Nowadays, it feels as if everyone is being pushed to step up their knowledge of technology. It is almost assumed that people realize how important and even "fun" it is to dig in and learn more about the latest technology devices and applications. There is almost a sense of shame associated with not being "techy" or not being excited about "nerding out" and learning all the bells and whistles that come with these phones or computers we are all being encouraged to buy use more and more.
For those feeling that way, take a deep breath. The approach and messaging in assuming or shaming people about their relationship with technology is plain wrong and is a disservice to society in general. Instead, why don't we take the approach of viewing technology tools to facilitate our individual goals and desires for overall wellbeing?
Everyone is on their own journey and has their own definition of well-being and their own journey and relationship with technology. If we look at these journeys from a parallel perspective, it might help to take the edge out of the societal assumptions associated with technology education and learning.
Let's start looking at what WE can get out of learning more about certain new technology tools.

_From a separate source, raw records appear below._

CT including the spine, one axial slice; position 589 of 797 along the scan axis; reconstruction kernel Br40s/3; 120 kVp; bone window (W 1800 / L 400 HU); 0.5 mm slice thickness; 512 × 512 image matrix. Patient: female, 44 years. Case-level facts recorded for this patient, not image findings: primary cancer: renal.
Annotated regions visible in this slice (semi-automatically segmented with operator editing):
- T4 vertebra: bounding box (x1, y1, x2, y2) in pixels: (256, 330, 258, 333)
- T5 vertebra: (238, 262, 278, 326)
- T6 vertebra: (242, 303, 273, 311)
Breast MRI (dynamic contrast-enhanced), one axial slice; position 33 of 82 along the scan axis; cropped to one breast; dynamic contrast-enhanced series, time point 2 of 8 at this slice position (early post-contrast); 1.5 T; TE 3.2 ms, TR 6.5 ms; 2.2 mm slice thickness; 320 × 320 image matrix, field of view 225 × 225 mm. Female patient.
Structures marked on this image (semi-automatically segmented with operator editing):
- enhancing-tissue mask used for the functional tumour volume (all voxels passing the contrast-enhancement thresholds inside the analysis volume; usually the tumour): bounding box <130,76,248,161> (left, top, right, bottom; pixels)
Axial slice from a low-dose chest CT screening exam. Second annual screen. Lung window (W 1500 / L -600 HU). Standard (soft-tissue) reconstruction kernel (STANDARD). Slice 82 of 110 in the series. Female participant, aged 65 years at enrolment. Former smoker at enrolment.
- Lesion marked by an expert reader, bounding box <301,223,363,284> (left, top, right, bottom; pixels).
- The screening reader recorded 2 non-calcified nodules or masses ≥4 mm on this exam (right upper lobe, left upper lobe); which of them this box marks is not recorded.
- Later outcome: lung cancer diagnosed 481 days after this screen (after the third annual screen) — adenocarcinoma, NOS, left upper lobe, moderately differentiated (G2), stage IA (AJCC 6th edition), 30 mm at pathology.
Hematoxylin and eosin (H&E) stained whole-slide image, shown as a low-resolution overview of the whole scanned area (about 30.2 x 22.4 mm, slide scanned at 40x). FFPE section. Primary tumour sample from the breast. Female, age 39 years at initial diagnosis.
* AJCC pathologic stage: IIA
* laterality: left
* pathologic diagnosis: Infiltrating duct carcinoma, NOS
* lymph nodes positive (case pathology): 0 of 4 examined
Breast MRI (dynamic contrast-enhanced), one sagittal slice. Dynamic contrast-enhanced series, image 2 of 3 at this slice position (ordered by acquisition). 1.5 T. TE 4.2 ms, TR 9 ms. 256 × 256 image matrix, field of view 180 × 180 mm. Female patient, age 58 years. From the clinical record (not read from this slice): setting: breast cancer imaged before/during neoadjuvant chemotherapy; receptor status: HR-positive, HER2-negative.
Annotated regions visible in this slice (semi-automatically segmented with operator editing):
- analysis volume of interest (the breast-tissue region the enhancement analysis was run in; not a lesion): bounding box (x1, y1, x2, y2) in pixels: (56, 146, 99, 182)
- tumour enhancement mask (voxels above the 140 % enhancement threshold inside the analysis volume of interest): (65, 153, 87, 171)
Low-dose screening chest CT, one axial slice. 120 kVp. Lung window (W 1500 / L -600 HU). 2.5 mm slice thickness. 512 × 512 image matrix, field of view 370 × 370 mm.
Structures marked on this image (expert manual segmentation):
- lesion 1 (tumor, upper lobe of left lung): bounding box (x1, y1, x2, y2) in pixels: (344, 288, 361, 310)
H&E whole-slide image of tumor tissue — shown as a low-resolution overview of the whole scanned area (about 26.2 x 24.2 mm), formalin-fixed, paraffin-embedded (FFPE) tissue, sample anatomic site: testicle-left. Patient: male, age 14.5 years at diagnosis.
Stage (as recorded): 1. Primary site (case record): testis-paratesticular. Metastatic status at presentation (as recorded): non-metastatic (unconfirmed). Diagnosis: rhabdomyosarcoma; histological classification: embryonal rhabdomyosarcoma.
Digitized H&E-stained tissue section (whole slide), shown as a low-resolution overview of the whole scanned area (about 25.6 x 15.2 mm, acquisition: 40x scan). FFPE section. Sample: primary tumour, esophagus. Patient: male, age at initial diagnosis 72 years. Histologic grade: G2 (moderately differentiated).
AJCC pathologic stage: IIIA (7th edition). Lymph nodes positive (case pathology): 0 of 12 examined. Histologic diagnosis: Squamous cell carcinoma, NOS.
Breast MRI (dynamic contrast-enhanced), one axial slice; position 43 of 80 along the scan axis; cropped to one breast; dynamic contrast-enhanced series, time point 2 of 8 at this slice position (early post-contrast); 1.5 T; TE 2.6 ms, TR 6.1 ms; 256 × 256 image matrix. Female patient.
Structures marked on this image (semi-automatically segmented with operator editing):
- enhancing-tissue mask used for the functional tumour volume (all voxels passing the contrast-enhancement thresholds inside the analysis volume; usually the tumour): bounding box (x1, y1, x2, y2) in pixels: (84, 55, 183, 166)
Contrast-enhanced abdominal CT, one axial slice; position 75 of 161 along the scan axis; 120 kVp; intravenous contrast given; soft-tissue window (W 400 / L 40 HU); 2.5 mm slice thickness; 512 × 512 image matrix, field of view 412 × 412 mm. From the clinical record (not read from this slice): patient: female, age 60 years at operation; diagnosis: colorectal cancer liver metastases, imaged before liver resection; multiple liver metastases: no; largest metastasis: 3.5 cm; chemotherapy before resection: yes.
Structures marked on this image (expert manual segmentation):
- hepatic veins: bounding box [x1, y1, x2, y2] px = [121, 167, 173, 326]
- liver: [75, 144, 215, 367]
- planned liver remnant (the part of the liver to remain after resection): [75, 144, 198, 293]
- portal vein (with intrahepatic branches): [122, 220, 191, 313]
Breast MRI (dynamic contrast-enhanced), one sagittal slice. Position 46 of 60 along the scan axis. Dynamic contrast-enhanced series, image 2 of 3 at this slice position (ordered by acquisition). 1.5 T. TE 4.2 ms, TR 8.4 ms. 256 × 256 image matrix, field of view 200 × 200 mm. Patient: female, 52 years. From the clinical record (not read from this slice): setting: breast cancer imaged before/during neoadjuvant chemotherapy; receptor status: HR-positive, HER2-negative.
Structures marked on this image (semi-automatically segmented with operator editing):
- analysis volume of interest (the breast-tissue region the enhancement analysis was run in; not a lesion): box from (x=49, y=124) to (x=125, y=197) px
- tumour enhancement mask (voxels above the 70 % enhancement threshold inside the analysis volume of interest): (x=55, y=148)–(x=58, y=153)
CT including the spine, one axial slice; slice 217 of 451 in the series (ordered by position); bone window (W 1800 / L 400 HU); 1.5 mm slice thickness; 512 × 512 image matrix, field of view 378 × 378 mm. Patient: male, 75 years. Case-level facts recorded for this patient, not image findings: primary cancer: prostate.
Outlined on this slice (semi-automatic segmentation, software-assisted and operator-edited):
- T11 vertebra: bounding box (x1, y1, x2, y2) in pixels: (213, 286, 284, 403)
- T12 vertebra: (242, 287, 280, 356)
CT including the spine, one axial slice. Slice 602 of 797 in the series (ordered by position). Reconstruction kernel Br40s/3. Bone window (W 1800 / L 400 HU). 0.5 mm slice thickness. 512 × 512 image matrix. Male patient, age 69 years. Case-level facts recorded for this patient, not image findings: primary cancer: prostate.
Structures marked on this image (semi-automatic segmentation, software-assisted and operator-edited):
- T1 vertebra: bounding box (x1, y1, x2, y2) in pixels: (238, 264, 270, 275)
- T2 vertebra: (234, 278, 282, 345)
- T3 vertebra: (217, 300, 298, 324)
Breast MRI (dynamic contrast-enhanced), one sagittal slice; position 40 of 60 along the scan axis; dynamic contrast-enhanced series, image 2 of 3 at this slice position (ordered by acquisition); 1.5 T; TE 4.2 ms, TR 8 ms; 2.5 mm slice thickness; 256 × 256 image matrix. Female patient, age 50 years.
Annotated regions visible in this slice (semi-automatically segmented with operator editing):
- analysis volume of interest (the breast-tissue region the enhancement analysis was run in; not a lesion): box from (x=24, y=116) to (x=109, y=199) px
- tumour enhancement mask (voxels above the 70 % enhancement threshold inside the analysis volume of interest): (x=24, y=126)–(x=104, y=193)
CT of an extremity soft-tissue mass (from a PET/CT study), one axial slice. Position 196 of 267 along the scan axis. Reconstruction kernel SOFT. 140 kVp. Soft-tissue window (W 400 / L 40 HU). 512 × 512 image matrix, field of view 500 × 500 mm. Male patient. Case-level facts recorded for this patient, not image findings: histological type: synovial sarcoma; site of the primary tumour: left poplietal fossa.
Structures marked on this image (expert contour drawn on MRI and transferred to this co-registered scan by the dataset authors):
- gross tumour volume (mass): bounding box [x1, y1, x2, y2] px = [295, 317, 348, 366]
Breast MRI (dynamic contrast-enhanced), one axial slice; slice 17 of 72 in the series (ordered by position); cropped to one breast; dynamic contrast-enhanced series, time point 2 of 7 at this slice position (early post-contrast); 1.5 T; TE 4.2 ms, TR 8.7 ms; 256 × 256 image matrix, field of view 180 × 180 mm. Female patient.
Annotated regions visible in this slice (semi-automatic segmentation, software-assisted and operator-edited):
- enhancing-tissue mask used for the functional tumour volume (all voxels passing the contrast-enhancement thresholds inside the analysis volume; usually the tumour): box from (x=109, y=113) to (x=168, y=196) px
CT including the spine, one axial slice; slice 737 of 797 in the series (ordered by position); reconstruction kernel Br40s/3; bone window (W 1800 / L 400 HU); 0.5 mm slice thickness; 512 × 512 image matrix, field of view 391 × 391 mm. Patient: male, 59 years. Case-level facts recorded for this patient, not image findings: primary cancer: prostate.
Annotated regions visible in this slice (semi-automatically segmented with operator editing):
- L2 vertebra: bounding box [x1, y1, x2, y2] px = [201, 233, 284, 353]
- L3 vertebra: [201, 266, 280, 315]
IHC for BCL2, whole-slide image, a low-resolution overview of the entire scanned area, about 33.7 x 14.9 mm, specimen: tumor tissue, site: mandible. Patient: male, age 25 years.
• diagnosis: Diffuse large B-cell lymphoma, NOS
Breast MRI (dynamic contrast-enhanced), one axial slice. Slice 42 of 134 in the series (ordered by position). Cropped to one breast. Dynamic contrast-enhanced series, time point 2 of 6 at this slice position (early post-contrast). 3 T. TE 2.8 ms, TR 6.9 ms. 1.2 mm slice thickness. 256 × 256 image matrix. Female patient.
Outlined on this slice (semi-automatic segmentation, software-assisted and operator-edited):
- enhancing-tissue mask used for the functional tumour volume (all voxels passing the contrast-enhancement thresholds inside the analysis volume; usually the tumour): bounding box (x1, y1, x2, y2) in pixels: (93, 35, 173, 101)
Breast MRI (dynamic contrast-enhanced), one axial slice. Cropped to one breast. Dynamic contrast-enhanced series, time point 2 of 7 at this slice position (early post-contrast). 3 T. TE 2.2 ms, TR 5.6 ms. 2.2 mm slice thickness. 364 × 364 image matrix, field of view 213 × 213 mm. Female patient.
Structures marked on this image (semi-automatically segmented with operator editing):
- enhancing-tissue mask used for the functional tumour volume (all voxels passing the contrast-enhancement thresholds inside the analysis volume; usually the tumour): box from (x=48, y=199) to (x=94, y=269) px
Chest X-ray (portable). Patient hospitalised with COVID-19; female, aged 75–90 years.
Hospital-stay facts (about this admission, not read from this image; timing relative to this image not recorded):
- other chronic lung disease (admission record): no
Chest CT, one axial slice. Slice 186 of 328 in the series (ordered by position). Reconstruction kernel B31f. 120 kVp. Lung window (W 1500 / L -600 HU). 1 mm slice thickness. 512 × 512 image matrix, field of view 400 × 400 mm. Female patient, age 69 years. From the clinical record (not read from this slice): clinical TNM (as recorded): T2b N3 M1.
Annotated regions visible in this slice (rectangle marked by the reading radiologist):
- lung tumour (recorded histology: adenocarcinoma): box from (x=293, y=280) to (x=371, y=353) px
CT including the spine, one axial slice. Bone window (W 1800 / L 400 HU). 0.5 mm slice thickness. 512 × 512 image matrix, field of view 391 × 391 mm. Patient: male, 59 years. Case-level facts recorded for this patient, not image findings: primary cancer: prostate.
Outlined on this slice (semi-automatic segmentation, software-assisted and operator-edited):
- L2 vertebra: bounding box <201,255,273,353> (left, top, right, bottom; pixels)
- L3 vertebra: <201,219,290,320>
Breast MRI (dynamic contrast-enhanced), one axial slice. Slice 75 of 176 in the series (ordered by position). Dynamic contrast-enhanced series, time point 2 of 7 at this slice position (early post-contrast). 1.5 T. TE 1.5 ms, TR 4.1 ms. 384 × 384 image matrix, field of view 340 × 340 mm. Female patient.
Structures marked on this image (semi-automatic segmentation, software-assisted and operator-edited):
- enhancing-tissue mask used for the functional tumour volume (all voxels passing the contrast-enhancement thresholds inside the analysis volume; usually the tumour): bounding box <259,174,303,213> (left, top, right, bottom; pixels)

Considering the seven dimensions of well-being from a tech perspective, we can decide based on our own wellness goals as to whether or not it is worth it to expend effort and energy learning how to use new tools. For example, looking at the vocational aspect of wellbeing, how can a bit of a tech tune-up help us with that dimension? Well, I think we can start by exploring the new job and resume platforms available from Indeed to Craig's list and more. While we are at it, why don't we learn how to set up a LinkedIn profile and use that as our first step into vocational explorations online and social media platforms in general.
At GroovyTek, we believe that nothing should be assumed, and nobody should ever feel shame regarding their relationship with technology. We are dedicated to providing a one-on-one resource for people to learn more about technology on their own terms while always being treated with the utmost patience and respect. So, moving forward, don't let people tell you that you need to be more "techy," instead, take a step back and think about how you can use technology to achieve your individual goals related to your overall wellness.